--- MATERIAL FOR THE TASK ---

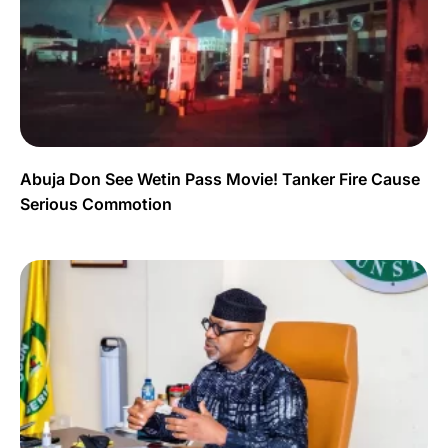
Abuja Don See Wetin Pass Movie! Tanker Fire Cause
Serious Commotion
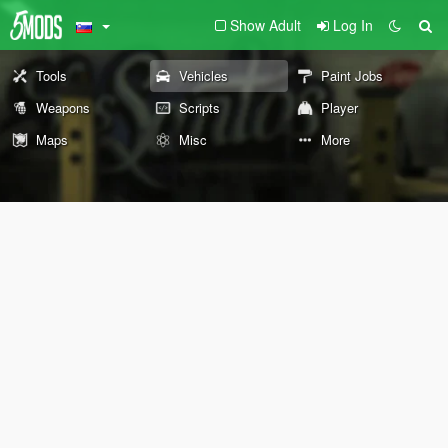
Show Adult
Log In
Tools
Vehicles
Paint Jobs
Weapons
Scripts
Player
Maps
Misc
More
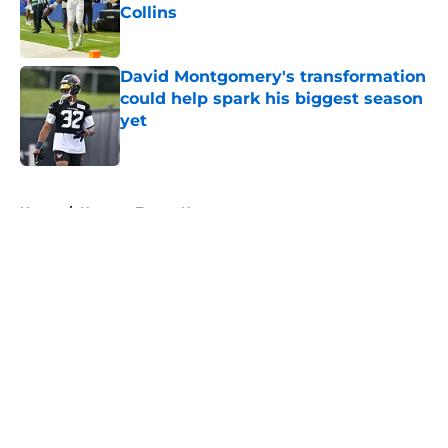
Collins
Published by on Invalid Date
David Montgomery's transformation
could help spark his biggest season
yet
Published by on Invalid Date
5 related articles loaded
Home
/
Houston Texans News
About
Openings
Contact
Our 300+ Sites
Mobile Apps
FanSided Daily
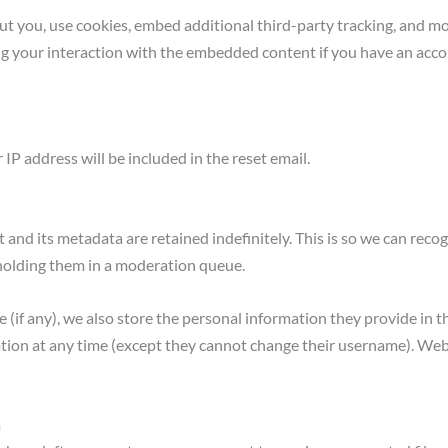
t you, use cookies, embed additional third-party tracking, and mo
g your interaction with the embedded content if you have an accou
 IP address will be included in the reset email.
and its metadata are retained indefinitely. This is so we can rec
holding them in a moderation queue.
 (if any), we also store the personal information they provide in the
mation at any time (except they cannot change their username). Web
a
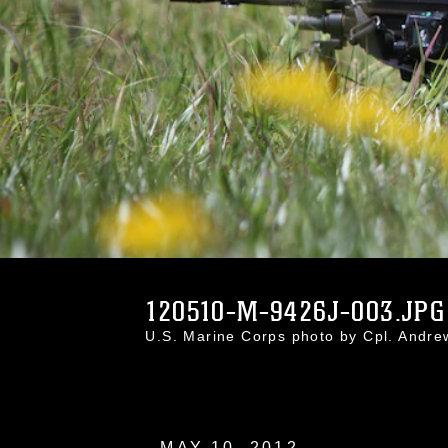
120510-M-9426J-003.JPG
U.S. Marine Corps photo by Cpl. Andr
MAY 10, 2012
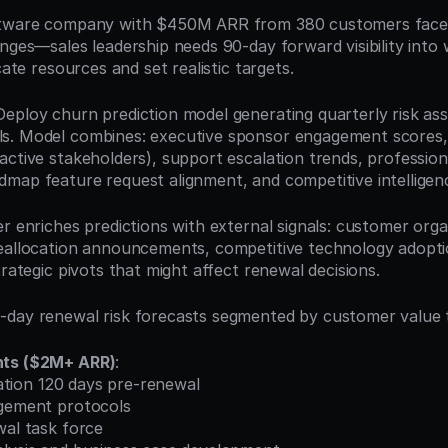
ftware company with $450M ARR from 380 customers faces
enges—sales leadership needs 90-day forward visibility into 
cate resources and set realistic targets.
 Deploy churn prediction model generating quarterly risk as
s. Model combines: executive sponsor engagement scores, 
ctive stakeholders), support escalation trends, professiona
map feature request alignment, and competitive intelligenc
r enriches predictions with external signals: customer organ
eallocation announcements, competitive technology adoptio
trategic pivots that might affect renewal decisions.
day renewal risk forecasts segmented by customer value t
nts ($2M+ ARR)
:
ication 120 days pre-renewal
agement protocols
wal task force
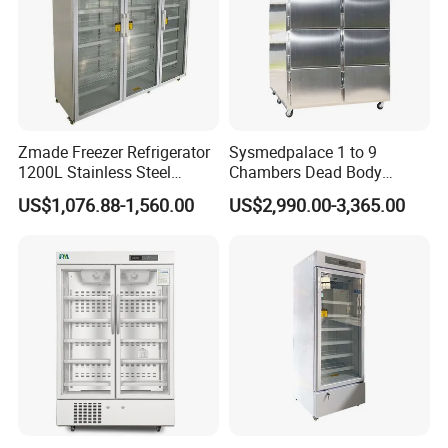
Zmade Freezer Refrigerator
Sysmedpalace 1 to 9
1200L Stainless Steel
Chambers Dead Body
Laboratory Hospital Medical
Freezer Factory Mortuary
US$1,076.88-1,560.00
US$2,990.00-3,365.00
Equipment
Refrigerator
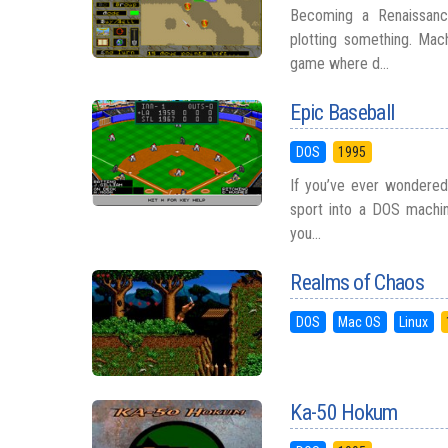
Becoming a Renaissanc
plotting something. Mach
game where d...
Epic Baseball
DOS
1995
If you’ve ever wondered
sport into a DOS machine
you...
Realms of Chaos
DOS
Mac OS
Linux
Ka-50 Hokum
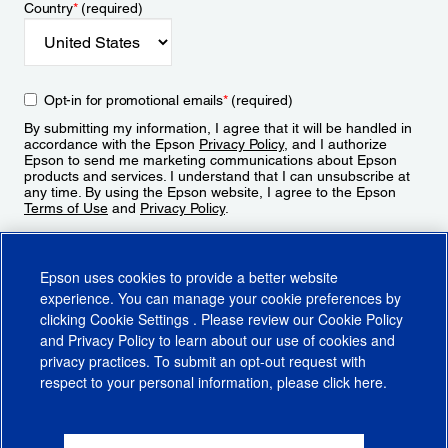
Country
*
(required)
Opt-in for promotional emails
*
(required)
By submitting my information, I agree that it will be handled in
accordance with the Epson
Privacy Policy
, and I authorize
Epson to send me marketing communications about Epson
products and services. I understand that I can unsubscribe at
any time. By using the Epson website, I agree to the Epson
Terms of Use
and
Privacy Policy
.
Sign Up
Epson uses cookies to provide a better website
experience. You can manage your cookie preferences by
clicking
Cookie Settings
. Please review our
Cookie Policy
and
Privacy Policy
to learn about our use of cookies and
privacy practices. To submit an opt-out request with
respect to your personal information, please click
here
.
© 2026 Epson America, Inc.
Terms of Use
Accessibility
CA Supply Chains Act
CA Privacy Rights
Cookie Policy
Cookie Settings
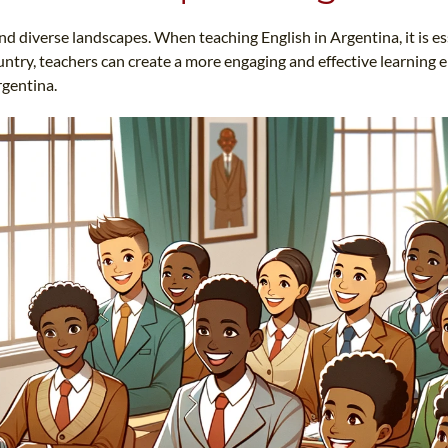
TEFL CERTIFICATION
SPECIALIZED COURSES
and diverse landscapes. When teaching English in Argentina, it is es
WHICH COURSE IS RIGHT FOR ME?
TEACH ENGLISH ONLINE
ntry, teachers can create a more engaging and effective learning e
B.ED & M.ED IN TESOL
rgentina.
UNI-VERSE BBA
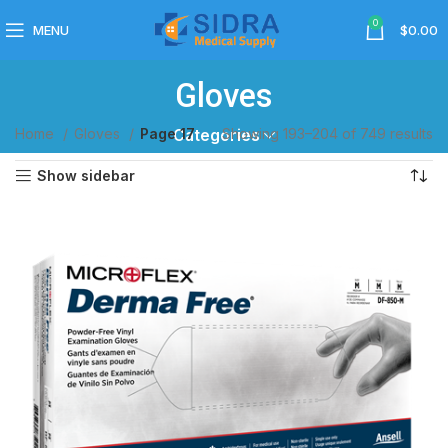
0
MENU
$
0.00
Gloves
Home
Gloves
Page 17
Showing 193–204 of 749 results
Categories
Show sidebar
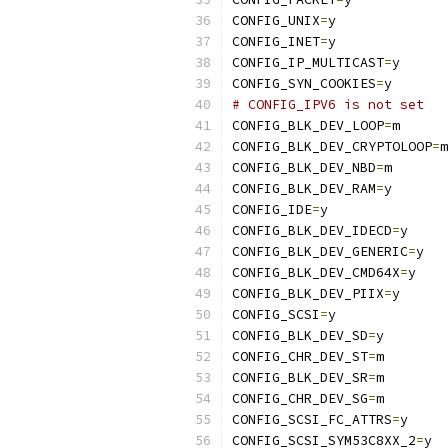
CONFIG_UNIX
=
y
CONFIG_INET
=
y
CONFIG_IP_MULTICAST
=
y
CONFIG_SYN_COOKIES
=
y
# CONFIG_IPV6 is not set
CONFIG_BLK_DEV_LOOP
=
m
CONFIG_BLK_DEV_CRYPTOLOOP
=
m
CONFIG_BLK_DEV_NBD
=
m
CONFIG_BLK_DEV_RAM
=
y
CONFIG_IDE
=
y
CONFIG_BLK_DEV_IDECD
=
y
CONFIG_BLK_DEV_GENERIC
=
y
CONFIG_BLK_DEV_CMD64X
=
y
CONFIG_BLK_DEV_PIIX
=
y
CONFIG_SCSI
=
y
CONFIG_BLK_DEV_SD
=
y
CONFIG_CHR_DEV_ST
=
m
CONFIG_BLK_DEV_SR
=
m
CONFIG_CHR_DEV_SG
=
m
CONFIG_SCSI_FC_ATTRS
=
y
CONFIG_SCSI_SYM53C8XX_2
=
y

---

PROBLEM TO SOLVE
Change every occurrence of "Invalid Date" in these lines to "Unknown Date", leaving all other text unchanged, and omit the pictures from your answer.

SOLUTION FOR THIS PROBLEM
Abuja Don See Wetin Pass Movie! Tanker Fire Cause
Serious Commotion
Show Adult
Log In
Tools
Vehicles
Paint Jobs
Weapons
Scripts
Player
Maps
Misc
More
Collins
Published by on Unknown Date
David Montgomery's transformation
could help spark his biggest season
yet
Published by on Unknown Date
5 related articles loaded
Home
/
Houston Texans News
About
Openings
Contact
Our 300+ Sites
Mobile Apps
FanSided Daily
t you, use cookies, embed additional third-party tracking, and mo
g your interaction with the embedded content if you have an accou
 IP address will be included in the reset email.
and its metadata are retained indefinitely. This is so we can rec
holding them in a moderation queue.
 (if any), we also store the personal information they provide in the
mation at any time (except they cannot change their username). Web
a
120510-M-9426J-003.JPG
U.S. Marine Corps photo by Cpl. Andr
MAY 10, 2012
ftware company with $450M ARR from 380 customers faces
enges—sales leadership needs 90-day forward visibility into 
cate resources and set realistic targets.
 Deploy churn prediction model generating quarterly risk as
s. Model combines: executive sponsor engagement scores, 
ctive stakeholders), support escalation trends, professiona
map feature request alignment, and competitive intelligenc
r enriches predictions with external signals: customer organ
eallocation announcements, competitive technology adoptio
trategic pivots that might affect renewal decisions.
day renewal risk forecasts segmented by customer value t
nts ($2M+ ARR)
:
ication 120 days pre-renewal
agement protocols
wal task force
Zmade Freezer Refrigerator
Sysmedpalace 1 to 9
1200L Stainless Steel
Chambers Dead Body
Laboratory Hospital Medical
Freezer Factory Mortuary
US$1,076.88-1,560.00
US$2,990.00-3,365.00
Equipment
Refrigerator
Becoming a Renaissanc
plotting something. Mach
game where d...
Epic Baseball
DOS
1995
If you’ve ever wondered
sport into a DOS machine
you...
Realms of Chaos
DOS
Mac OS
Linux
Ka-50 Hokum
Country
*
(required)
Opt-in for promotional emails
*
(required)
By submitting my information, I agree that it will be handled in
accordance with the Epson
Privacy Policy
, and I authorize
Epson to send me marketing communications about Epson
products and services. I understand that I can unsubscribe at
any time. By using the Epson website, I agree to the Epson
Terms of Use
and
Privacy Policy
.
Sign Up
Epson uses cookies to provide a better website
experience. You can manage your cookie preferences by
clicking
Cookie Settings
. Please review our
Cookie Policy
and
Privacy Policy
to learn about our use of cookies and
privacy practices. To submit an opt-out request with
respect to your personal information, please click
here
.
© 2026 Epson America, Inc.
Terms of Use
Accessibility
CA Supply Chains Act
CA Privacy Rights
Cookie Policy
Cookie Settings
TEFL CERTIFICATION
SPECIALIZED COURSES
and diverse landscapes. When teaching English in Argentina, it is es
WHICH COURSE IS RIGHT FOR ME?
TEACH ENGLISH ONLINE
ntry, teachers can create a more engaging and effective learning e
B.ED & M.ED IN TESOL
rgentina.
UNI-VERSE BBA
0
MENU
$
0.00
Gloves
Home
Gloves
Page 17
Showing 193–204 of 749 results
Categories
Show sidebar
CONFIG_UNIX
=
y
CONFIG_INET
=
y
CONFIG_IP_MULTICAST
=
y
CONFIG_SYN_COOKIES
=
y
# CONFIG_IPV6 is not set
CONFIG_BLK_DEV_LOOP
=
m
CONFIG_BLK_DEV_CRYPTOLOOP
=
m
CONFIG_BLK_DEV_NBD
=
m
CONFIG_BLK_DEV_RAM
=
y
CONFIG_IDE
=
y
CONFIG_BLK_DEV_IDECD
=
y
CONFIG_BLK_DEV_GENERIC
=
y
CONFIG_BLK_DEV_CMD64X
=
y
CONFIG_BLK_DEV_PIIX
=
y
CONFIG_SCSI
=
y
CONFIG_BLK_DEV_SD
=
y
CONFIG_CHR_DEV_ST
=
m
CONFIG_BLK_DEV_SR
=
m
CONFIG_CHR_DEV_SG
=
m
CONFIG_SCSI_FC_ATTRS
=
y
CONFIG_SCSI_SYM53C8XX_2
=
y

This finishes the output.